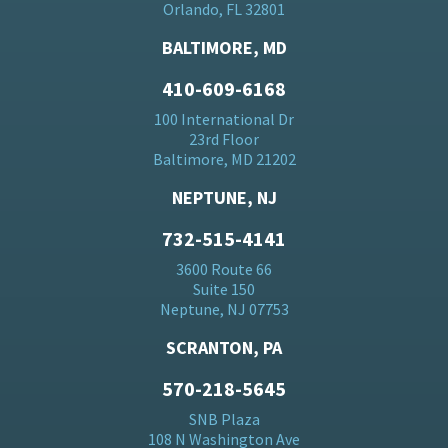
Orlando, FL 32801
BALTIMORE, MD
410-609-6168
100 International Dr
23rd Floor
Baltimore, MD 21202
NEPTUNE, NJ
732-515-4141
3600 Route 66
Suite 150
Neptune, NJ 07753
SCRANTON, PA
570-218-5645
SNB Plaza
108 N Washington Ave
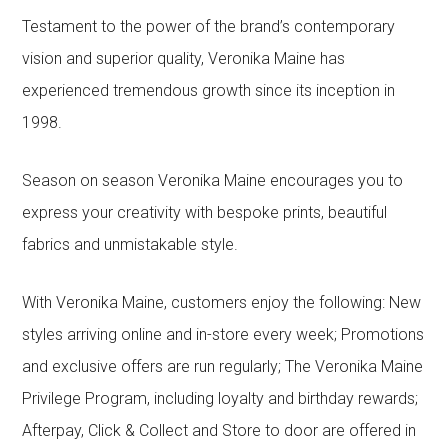
Testament to the power of the brand’s contemporary
vision and superior quality, Veronika Maine has
experienced tremendous growth since its inception in
1998.
Season on season Veronika Maine encourages you to
express your creativity with bespoke prints, beautiful
fabrics and unmistakable style.
With Veronika Maine, customers enjoy the following: New
styles arriving online and in-store every week; Promotions
and exclusive offers are run regularly; The Veronika Maine
Privilege Program, including loyalty and birthday rewards;
Afterpay, Click & Collect and Store to door are offered in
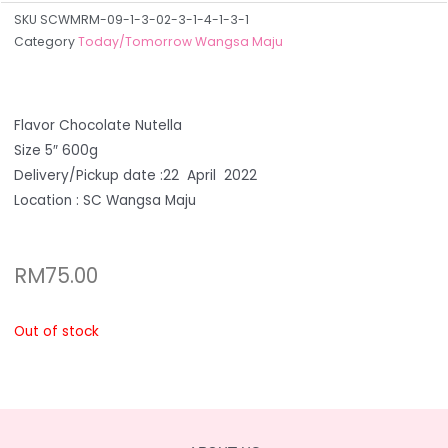
SKU
SCWMRM-09-1-3-02-3-1-4-1-3-1
Category
Today/Tomorrow Wangsa Maju
Flavor Chocolate Nutella
Size 5″ 600g
Delivery/Pickup date :22 April 2022
Location : SC Wangsa Maju
RM
75.00
Out of stock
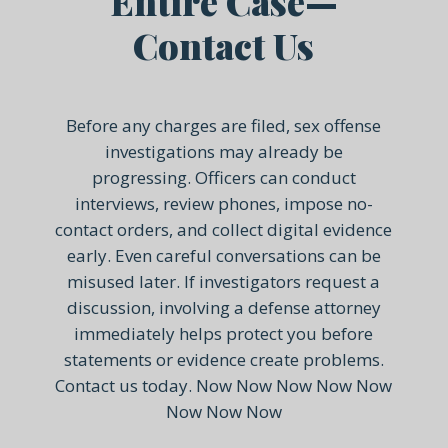
Entire Case—
Contact Us
Before any charges are filed, sex offense
investigations may already be
progressing. Officers can conduct
interviews, review phones, impose no-
contact orders, and collect digital evidence
early. Even careful conversations can be
misused later. If investigators request a
discussion, involving a defense attorney
immediately helps protect you before
statements or evidence create problems.
Contact us today. Now Now Now Now Now
Now Now Now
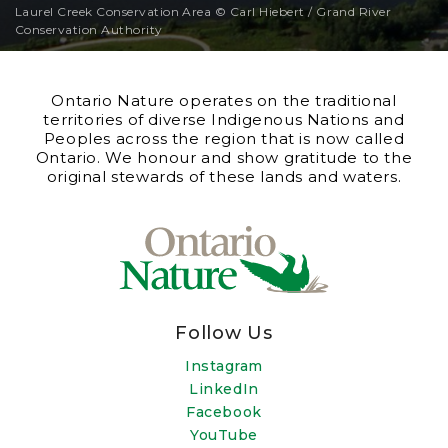
Laurel Creek Conservation Area © Carl Hiebert / Grand River
Conservation Authority
Ontario Nature operates on the traditional
territories of diverse Indigenous Nations and
Peoples across the region that is now called
Ontario. We honour and show gratitude to the
original stewards of these lands and waters.
Follow Us
Instagram
LinkedIn
Facebook
YouTube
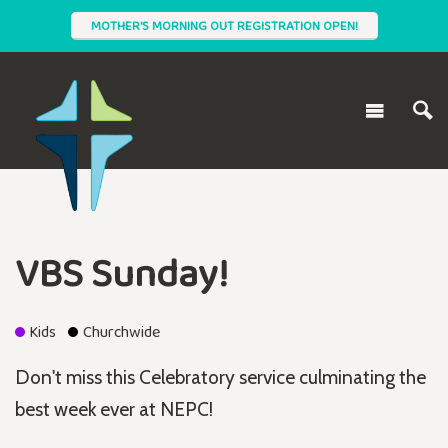
MOTHER'S MORNING OUT REGISTRATION OPEN!
VBS Sunday!
Kids
Churchwide
Don't miss this Celebratory service culminating the
best week ever at NEPC!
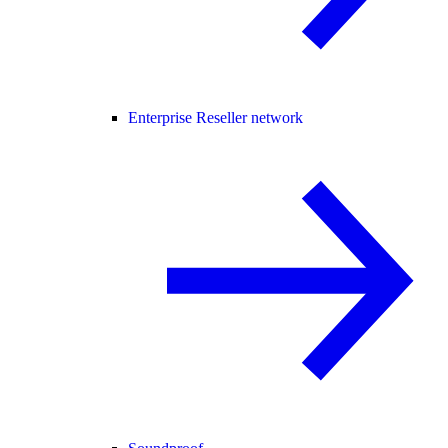
Enterprise Reseller network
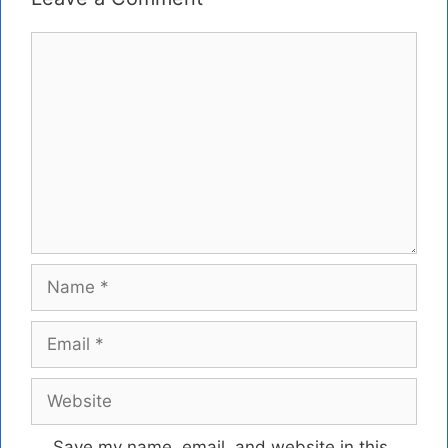
Comment
Name
Email
Website
Save my name, email, and website in this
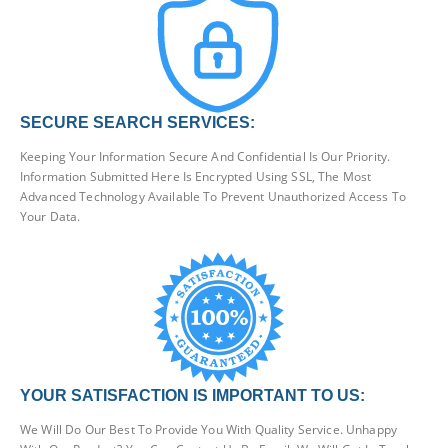
SECURE SEARCH SERVICES:
Keeping Your Information Secure And Confidential Is Our Priority.
Information Submitted Here Is Encrypted Using SSL, The Most
Advanced Technology Available To Prevent Unauthorized Access To
Your Data.
YOUR SATISFACTION IS IMPORTANT TO US:
We Will Do Our Best To Provide You With Quality Service. Unhappy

_Your task_
Give the count of lines in the data that contain the word "Maine", and write nothing besides it.

_Answer for this exercise_
4